Olathe, KS -- (SBWIRE) -- 10/28/2014 -- Galbrecht Eyecare in Olathe, Kansas announced today the addition of a cutting edge new technology that promises to revolutionize the detection of glaucoma. The Zeiss Glaucoma Detection with Variable Corneal Compensation (or GDx VCC) performs a non-obtrusive scan of a patient's retina to measure the thickness of the retinal nerve fiber layer (RNFl) without the need to dilate the eye. Changes in the thickness of the nerve layer is an early indicator of glaucoma. The GDx VCC assesses the eye from both a structural and functional point of view and detects structural changes in the retinal nerve fiber layer. This helps to detect early signs of glaucomatous structural damage.
In a healthy eye, a clear fluid called aqueous humor circulates inside the front part of the eye. To keep healthy eye pressure, the eye constantly produces a small amount of aqueous humor while the same amount of the fluid leaves your eye. With glaucoma, the aqueous humor does not leave the eye properly, raising fluid pressure in the eye. Over time, this causes damage to the optic nerve fibers. This can cause irreversible loss of vision. Because it progresses so gradually, more than half of people with glaucoma aren't aware they have it until significant vision has already been lost. If detected and treated in its early stages, blindness can almost always be prevented.
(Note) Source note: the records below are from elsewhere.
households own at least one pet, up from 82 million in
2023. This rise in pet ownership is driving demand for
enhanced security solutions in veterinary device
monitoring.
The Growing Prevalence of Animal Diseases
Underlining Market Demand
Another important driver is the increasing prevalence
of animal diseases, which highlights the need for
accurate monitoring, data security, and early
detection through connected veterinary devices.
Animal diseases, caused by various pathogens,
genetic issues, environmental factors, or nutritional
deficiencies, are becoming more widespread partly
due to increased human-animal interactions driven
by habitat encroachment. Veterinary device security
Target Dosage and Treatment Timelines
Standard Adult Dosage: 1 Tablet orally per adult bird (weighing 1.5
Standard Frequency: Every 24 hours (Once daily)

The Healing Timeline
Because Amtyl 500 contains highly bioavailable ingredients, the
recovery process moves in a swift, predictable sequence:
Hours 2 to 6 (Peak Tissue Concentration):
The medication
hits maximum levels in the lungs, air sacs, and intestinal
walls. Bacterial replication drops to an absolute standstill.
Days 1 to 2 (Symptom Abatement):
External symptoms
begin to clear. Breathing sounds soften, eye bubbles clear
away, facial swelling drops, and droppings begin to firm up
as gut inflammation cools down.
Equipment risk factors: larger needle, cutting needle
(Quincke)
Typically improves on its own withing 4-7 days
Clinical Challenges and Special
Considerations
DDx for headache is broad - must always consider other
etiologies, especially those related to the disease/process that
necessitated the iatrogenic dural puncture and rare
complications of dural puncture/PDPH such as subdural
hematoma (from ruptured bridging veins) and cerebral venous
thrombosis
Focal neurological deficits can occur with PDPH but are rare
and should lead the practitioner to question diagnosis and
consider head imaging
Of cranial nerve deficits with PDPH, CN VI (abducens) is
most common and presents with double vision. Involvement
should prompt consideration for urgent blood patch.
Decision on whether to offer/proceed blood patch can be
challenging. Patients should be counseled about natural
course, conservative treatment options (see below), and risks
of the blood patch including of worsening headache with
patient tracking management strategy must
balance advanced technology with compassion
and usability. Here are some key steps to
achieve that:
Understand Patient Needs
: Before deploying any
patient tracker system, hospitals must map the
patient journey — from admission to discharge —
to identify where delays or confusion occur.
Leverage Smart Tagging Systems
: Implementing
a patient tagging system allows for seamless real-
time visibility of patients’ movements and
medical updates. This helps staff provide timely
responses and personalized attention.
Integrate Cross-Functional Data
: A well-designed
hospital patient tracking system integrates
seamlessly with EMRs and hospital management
While older glaucoma tests measured eye pressure or the effect that glaucoma had on the patient’s overall visual field, the GDx uses a type of scanning laser to measure the thickness of the RNFl. This increases the likelihood of catching signs of glaucoma early enough to make a real difference for patients.
Before the GDx there was also no way of digitally scanning the fundus to look for subtle changes. Eye doctors relied solely on the patient’s symptoms and other test results to decide if the current treatment regimen was working. Dr. Galbrecht relates, “Patients with glaucoma appreciate this test because they can see if there are changes from one visit to the next. This indicates whether the current medication regimen is working or not, and allows the doctor to shift treatment accordingly if necessary”.
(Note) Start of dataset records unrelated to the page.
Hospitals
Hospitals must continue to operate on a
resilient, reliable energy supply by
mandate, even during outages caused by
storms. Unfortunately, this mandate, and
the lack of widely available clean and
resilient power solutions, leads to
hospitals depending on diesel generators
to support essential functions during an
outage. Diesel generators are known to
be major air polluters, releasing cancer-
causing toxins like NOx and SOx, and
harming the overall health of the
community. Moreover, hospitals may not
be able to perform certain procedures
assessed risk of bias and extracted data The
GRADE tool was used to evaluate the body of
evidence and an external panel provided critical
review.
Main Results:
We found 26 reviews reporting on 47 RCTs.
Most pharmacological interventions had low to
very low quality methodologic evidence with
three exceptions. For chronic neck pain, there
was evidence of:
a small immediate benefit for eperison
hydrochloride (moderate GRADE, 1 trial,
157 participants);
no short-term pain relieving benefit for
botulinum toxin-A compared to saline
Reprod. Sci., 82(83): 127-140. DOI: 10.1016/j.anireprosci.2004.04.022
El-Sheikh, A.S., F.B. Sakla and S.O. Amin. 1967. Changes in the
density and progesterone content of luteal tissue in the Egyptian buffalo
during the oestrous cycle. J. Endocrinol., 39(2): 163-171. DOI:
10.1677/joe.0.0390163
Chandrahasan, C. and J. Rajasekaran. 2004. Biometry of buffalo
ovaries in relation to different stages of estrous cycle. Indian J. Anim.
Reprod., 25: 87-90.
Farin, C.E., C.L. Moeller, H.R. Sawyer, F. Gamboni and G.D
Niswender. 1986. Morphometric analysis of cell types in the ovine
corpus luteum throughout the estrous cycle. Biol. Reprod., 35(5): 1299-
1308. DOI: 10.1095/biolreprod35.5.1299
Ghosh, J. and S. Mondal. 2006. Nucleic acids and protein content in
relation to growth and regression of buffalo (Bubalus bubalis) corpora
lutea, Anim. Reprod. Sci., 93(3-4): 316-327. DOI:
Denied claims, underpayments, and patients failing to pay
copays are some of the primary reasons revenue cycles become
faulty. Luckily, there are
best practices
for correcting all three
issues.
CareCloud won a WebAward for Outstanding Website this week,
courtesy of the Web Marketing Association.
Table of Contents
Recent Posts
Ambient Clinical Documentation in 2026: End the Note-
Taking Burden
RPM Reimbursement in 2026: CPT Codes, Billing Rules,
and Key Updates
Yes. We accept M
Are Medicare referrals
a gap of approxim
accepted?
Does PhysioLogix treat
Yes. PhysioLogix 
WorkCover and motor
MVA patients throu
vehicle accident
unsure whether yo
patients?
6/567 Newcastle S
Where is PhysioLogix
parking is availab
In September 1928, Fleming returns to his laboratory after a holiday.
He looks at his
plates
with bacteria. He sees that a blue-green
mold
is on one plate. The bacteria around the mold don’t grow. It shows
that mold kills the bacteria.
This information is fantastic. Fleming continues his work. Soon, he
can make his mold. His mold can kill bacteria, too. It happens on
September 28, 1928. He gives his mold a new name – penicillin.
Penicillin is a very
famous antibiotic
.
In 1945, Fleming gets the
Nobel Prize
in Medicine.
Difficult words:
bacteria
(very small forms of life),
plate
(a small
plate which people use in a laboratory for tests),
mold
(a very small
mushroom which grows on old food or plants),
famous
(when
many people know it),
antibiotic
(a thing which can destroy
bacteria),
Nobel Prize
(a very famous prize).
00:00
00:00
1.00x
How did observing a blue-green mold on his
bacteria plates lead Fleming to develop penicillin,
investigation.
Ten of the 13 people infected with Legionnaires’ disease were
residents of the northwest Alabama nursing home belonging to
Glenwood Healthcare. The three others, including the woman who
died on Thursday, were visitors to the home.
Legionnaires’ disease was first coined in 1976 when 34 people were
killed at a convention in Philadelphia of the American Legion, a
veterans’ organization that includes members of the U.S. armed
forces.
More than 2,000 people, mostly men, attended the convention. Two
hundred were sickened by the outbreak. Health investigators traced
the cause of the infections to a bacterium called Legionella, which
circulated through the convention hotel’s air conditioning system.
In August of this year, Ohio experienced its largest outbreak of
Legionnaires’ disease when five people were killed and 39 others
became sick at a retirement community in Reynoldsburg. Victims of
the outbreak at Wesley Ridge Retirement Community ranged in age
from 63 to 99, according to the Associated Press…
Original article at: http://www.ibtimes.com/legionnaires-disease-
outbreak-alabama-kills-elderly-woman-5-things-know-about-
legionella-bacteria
When asked to cite an example of how the GDx has already begun to help her patients, Dr. Galbrecht had the following to say: “I had a patient who was having trouble seeing as well as she thought she should. She was seeing halos around lights and had blurred vision. She was also having headaches and nausea, although she didn't realize that these were connected to her eye condition. She also had no family history of glaucoma or indications of high risk. Soon after the new technology arrived, we tested her as a precaution, without suspecting that we would see anything out of the ordinary. After looking at the pictures, graphs and statistical data provided by the GDx, we were able to detect indications of glaucoma and treat her accordingly. Because we caught it early, I am happy to say that she is doing very well. It is not at all clear it would have turned out this way without the GDx.”